URLs in NIH Grant Applications or Appendices:
All applications and proposals for NIH funding must be
self-contained within specified page limitations. For publications listed
in the appendix and/or Progress report, Internet addresses (URLs) or PubMed
Central (PMC) submission identification numbers must be used for publicly
accessible on-line journal articles. Publicly accessible on-line journal
articles or PMC articles/manuscripts accepted for publication that are directly
relevant to the project may be included only as URLs or PMC
submission identification numbers accompanying the full reference in either
the Bibliography & References Cited section, the Progress Report Publication
List section, or the Biographical Sketch section of the NIH grant application.
A URL or PMC submission identification number citation may be repeated in
each of these sections as appropriate. There is no limit to the number of
URLs or PMC submission identification numbers that can be cited.
Healthy People 2010: The Public Health Service (PHS) is committed to achieving
the health promotion and disease prevention objectives of "Healthy People
2010," a PHS-led national activity for setting priority areas. This PA
is related to one or more of the priority areas. Potential applicants may
obtain a copy of "Healthy People 2010" at http://www.health.gov/healthypeople.

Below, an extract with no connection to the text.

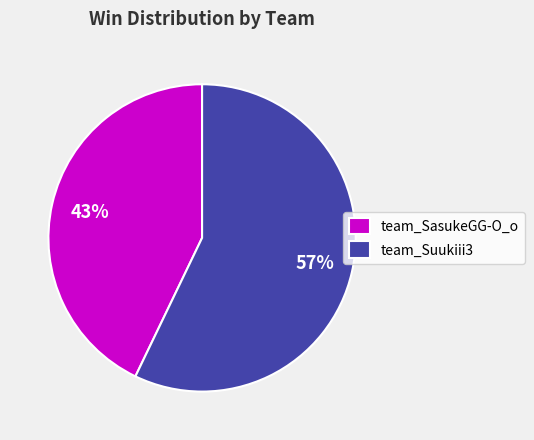

Is it true that team_Suukiii3 is 57% of the pie?

True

Authority and Regulations: This program is described in the Catalog of
Federal Domestic Assistance at http://www.cfda.gov/ and is not subject to the intergovernmental review requirements
of Executive Order 12372 or Health Systems Agency review. Awards are made
under the authorization of Sections 301 and 405 of the Public Health Service
Act as amended (42 USC 241 and 284) and under Federal Regulations 42 CFR Part
52 and 45 CFR Parts 74 and 92. All awards are subject to the terms and conditions,
cost principles, and other considerations described in the NIH Grants
Policy Statement.
The PHS strongly encourages all grant recipients to
provide a smoke-free workplace and discourage the use of all tobacco products.
In addition, Public Law 103-227, the Pro-Children Act of 1994, prohibits smoking
in certain facilities (or in some cases, any portion of a facility) in which
regular or routine education, library, day care, health care, or early childhood
development services are provided to children. This is consistent with the
PHS mission to protect and advance the physical and mental health of the American
people.
Loan Repayment Programs: NIH encourages applications for educational loan repayment
from qualified health professionals who have made a commitment to pursue a
research career involving clinical, pediatric, contraception, infertility,
and health disparities related areas. The LRP is an important component of
NIH's efforts to recruit and retain the next generation of researchers by
providing the means for developing a research career unfettered by the burden
of student loan debt. Note that an NIH grant is not required for eligibility
and concurrent career award and LRP applications are encouraged. The periods
of career award and LRP award may overlap providing the LRP recipient with
the required commitment of time and effort, as LRP awardees must commit at
least 50% of their time (at least 20 hours per week based on a 40 hour week)
for two years to the research. For further information, please see: http://www.lrp.nih.gov/.
IMPORTANT NOTE: NIH
has published new limitations on grant application appendix materials to encourage
applications to be as concise as possible while containing the information
needed for expert scientific review.